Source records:
+++++
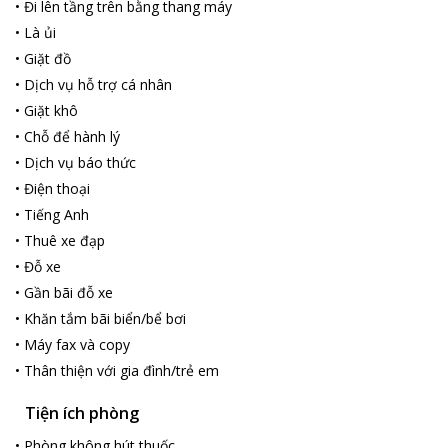
•
Đi lên tầng trên bằng thang máy
•
Là ủi
•
Giặt đồ
•
Dịch vụ hỗ trợ cá nhân
•
Giặt khô
•
Chỗ để hành lý
•
Dịch vụ báo thức
•
Điện thoại
•
Tiếng Anh
•
Thuê xe đạp
•
Đỗ xe
•
Gần bãi đỗ xe
•
Khăn tắm bãi biển/bể bơi
•
Máy fax và copy
•
Thân thiện với gia đình/trẻ em
Tiện ích phòng
•
Phòng không hút thuốc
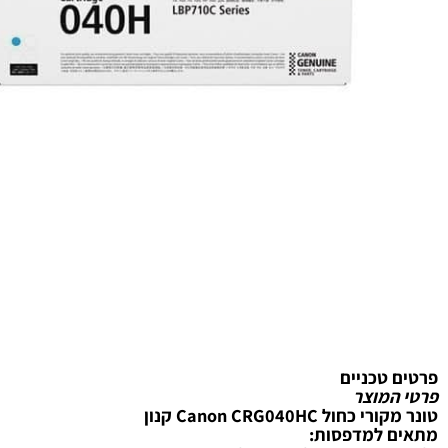
טכניים
מוצר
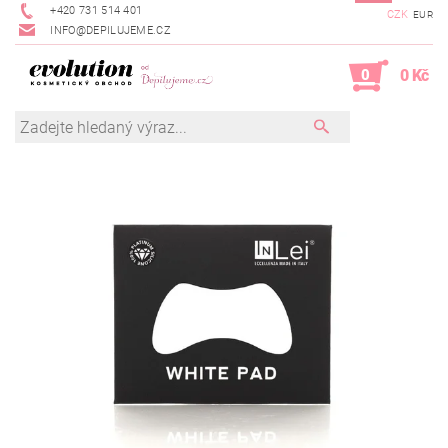
+420 731 514 401
CZK
EUR
INFO@DEPILUJEME.CZ
0
0 Kč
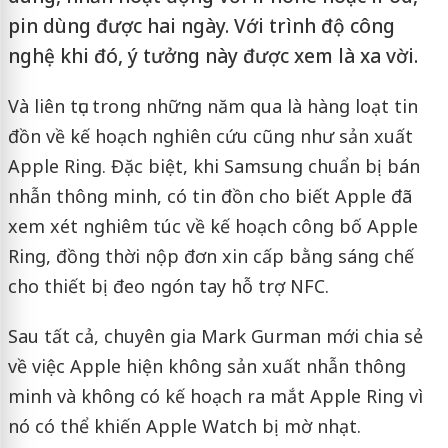
pin dùng được hai ngày. Với trình độ công
nghệ khi đó, ý tưởng này được xem là xa vời.
Và liên tục trong những năm qua là hàng loạt tin
đồn về kế hoạch nghiên cứu cũng như sản xuất
Apple Ring. Đặc biệt, khi Samsung chuẩn bị bán
nhẫn thông minh, có tin đồn cho biết Apple đã
xem xét nghiêm túc về kế hoạch công bố Apple
Ring, đồng thời nộp đơn xin cấp bằng sáng chế
cho thiết bị đeo ngón tay hỗ trợ NFC.
Sau tất cả, chuyên gia Mark Gurman mới chia sẻ
về việc Apple hiện không sản xuất nhẫn thông
minh và không có kế hoạch ra mắt Apple Ring vì
nó có thể khiến Apple Watch bị mờ nhạt.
+++++
■ PROBLEM DESCRIPTION:
Apart from the images, every line above is to be given again exactly.

■ TASK OUTPUT:
•
Đi lên tầng trên bằng thang máy
•
Là ủi
•
Giặt đồ
•
Dịch vụ hỗ trợ cá nhân
•
Giặt khô
•
Chỗ để hành lý
•
Dịch vụ báo thức
•
Điện thoại
•
Tiếng Anh
•
Thuê xe đạp
•
Đỗ xe
•
Gần bãi đỗ xe
•
Khăn tắm bãi biển/bể bơi
•
Máy fax và copy
•
Thân thiện với gia đình/trẻ em
Tiện ích phòng
•
Phòng không hút thuốc
טכניים
מוצר
+420 731 514 401
CZK
EUR
INFO@DEPILUJEME.CZ
0
0 Kč
pin dùng được hai ngày. Với trình độ công
nghệ khi đó, ý tưởng này được xem là xa vời.
Và liên tục trong những năm qua là hàng loạt tin
đồn về kế hoạch nghiên cứu cũng như sản xuất
Apple Ring. Đặc biệt, khi Samsung chuẩn bị bán
nhẫn thông minh, có tin đồn cho biết Apple đã
xem xét nghiêm túc về kế hoạch công bố Apple
Ring, đồng thời nộp đơn xin cấp bằng sáng chế
cho thiết bị đeo ngón tay hỗ trợ NFC.
Sau tất cả, chuyên gia Mark Gurman mới chia sẻ
về việc Apple hiện không sản xuất nhẫn thông
minh và không có kế hoạch ra mắt Apple Ring vì
nó có thể khiến Apple Watch bị mờ nhạt.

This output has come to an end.